An international consortium of scientists, including some from India, has put together a draft genome sequence for ‘bread wheat,’ providing an overview of the genetic make-up of a key crop that feeds almost a third of the world’s population.

Bread wheat (Triticum aestivum), which produces the grain used for chapatis and pooris, arose from a series of hybridisation events that ultimately resulted in chromosomes from three ancestral species being merged. Consequently, the plant has ended up with three sets of seven pairs of chromosomes, each set forming a distinct sub-genome.

Working out the plant’s genome required disentangling the sub-genomes with very similar chromosomes. The International Wheat Genome Sequencing Consortium accomplished the task by first physically separating the chromosomes. One chromosome from each of the 21 pairs was then sequenced to establish the exact order and location of units of DNA, known as bases, that it possessed. 

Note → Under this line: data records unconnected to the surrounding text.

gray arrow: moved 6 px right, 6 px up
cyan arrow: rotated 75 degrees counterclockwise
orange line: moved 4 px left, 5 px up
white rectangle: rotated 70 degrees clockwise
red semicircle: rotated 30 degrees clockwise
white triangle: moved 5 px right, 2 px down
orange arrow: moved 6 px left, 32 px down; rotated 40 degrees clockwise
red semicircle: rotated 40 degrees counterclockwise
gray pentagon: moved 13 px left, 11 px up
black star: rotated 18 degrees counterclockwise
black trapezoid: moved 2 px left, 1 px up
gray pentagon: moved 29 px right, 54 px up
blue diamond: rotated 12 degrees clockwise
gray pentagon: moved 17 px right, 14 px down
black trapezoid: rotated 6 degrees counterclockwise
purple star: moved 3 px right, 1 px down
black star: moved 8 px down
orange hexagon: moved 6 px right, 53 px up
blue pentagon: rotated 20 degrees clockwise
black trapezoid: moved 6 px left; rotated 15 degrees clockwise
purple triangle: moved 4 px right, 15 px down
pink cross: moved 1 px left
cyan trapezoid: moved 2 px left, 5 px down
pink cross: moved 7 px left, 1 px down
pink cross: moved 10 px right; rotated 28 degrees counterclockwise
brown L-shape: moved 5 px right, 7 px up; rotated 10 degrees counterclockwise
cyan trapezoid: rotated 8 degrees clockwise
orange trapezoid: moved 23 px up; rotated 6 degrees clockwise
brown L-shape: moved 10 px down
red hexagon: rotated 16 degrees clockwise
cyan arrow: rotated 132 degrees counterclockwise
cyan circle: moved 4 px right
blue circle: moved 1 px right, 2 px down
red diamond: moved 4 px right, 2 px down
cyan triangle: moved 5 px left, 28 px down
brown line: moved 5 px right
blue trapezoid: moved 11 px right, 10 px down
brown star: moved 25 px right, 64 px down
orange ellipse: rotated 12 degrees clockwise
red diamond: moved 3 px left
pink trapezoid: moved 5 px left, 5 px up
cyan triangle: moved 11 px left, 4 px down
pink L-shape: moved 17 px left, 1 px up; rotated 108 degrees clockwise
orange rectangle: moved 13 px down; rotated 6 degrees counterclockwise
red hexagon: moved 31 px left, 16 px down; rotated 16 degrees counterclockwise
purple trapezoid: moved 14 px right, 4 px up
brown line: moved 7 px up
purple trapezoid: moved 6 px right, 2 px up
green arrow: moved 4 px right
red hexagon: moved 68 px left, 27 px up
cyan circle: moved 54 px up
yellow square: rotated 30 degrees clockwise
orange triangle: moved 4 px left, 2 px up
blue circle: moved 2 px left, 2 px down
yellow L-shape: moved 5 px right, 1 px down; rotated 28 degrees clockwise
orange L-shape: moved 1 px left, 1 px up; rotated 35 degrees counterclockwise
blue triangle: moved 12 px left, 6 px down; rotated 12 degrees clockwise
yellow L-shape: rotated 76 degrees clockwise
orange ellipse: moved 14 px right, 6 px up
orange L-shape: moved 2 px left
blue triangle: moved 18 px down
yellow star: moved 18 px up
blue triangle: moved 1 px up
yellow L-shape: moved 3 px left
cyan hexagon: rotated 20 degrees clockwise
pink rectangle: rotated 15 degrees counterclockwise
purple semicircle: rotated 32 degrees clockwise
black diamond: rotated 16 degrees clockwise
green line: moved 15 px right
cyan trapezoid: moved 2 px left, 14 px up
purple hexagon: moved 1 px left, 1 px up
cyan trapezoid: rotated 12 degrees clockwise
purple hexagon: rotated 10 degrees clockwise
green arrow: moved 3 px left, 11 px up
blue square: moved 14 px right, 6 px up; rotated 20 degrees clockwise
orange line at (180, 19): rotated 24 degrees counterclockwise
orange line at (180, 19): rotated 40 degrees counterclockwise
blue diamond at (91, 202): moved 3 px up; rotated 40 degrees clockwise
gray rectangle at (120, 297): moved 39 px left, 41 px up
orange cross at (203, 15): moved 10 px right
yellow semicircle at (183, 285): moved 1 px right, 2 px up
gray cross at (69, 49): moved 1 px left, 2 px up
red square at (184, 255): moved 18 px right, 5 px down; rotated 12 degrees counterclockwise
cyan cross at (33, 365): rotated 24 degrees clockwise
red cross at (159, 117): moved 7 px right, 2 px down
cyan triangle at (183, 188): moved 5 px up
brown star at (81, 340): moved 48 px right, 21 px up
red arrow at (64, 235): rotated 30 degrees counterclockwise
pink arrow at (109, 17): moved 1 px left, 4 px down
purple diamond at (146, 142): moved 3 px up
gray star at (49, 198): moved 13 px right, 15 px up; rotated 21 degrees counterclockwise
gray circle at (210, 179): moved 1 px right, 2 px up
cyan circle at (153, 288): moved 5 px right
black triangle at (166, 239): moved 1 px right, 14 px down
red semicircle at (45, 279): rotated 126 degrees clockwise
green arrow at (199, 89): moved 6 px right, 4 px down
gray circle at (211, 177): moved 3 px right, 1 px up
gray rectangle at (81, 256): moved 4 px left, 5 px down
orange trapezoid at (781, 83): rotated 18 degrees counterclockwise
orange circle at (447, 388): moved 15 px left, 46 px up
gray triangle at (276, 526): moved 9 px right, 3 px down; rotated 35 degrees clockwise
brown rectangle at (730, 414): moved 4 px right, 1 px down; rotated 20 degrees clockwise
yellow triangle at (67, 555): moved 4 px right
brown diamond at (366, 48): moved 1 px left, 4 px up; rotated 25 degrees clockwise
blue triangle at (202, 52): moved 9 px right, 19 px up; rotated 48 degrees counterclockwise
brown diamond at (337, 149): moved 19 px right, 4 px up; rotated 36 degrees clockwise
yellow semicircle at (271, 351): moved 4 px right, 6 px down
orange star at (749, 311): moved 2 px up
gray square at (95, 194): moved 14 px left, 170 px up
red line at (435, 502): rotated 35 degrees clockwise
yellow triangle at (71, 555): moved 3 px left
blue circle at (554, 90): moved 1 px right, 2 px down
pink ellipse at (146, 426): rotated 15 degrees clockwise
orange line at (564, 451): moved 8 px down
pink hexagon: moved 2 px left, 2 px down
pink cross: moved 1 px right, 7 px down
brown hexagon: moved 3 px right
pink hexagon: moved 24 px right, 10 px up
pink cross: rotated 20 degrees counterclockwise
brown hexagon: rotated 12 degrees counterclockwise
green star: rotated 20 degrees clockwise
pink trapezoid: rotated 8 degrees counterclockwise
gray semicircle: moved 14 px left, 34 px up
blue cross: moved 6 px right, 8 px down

The bread wheat genome, 17 billion bases in size (five time larger than that of humans), has been analysed and some 124,000 genes identified, according to papers published last week in Science. It also turned out that none of the sub-genomes is dominant with more of its genes being utilised to turn out proteins.

India’s Contribution: Indian scientists, supported by funding from the Department of Biotechnology, were given the responsibility for sequencing chromosome 2A. This chromosome alone has about 900 million bases, about two and a half times bigger than the entire rice genome.

At present, only a ‘draft sequence’ is available for 20 pairs of chromosomes. A finished version, with minimal gaps, is ready for only one pair of chromosomes. The aim is to get the other chromosomes to that stage within three years, according to the International Wheat Genome Sequencing Consortium.

The chromosome-based sequence will help plant breeders learn how genes controlled complex traits such as yield, grain quality, disease, pest resistance and the ability to withstand various kinds of stress, according to a press release issued by the consortium. 

India is the world's second largest wheat producer (after the United States) and also the second biggest wheat consuming nation (after China. Having the complete wheat genome sequence in hand will allow scientists to activate genes that the plant possesses to create varieties producing better quality grain, which are more heat tolerant as well as capable of withstanding changing climatic conditions.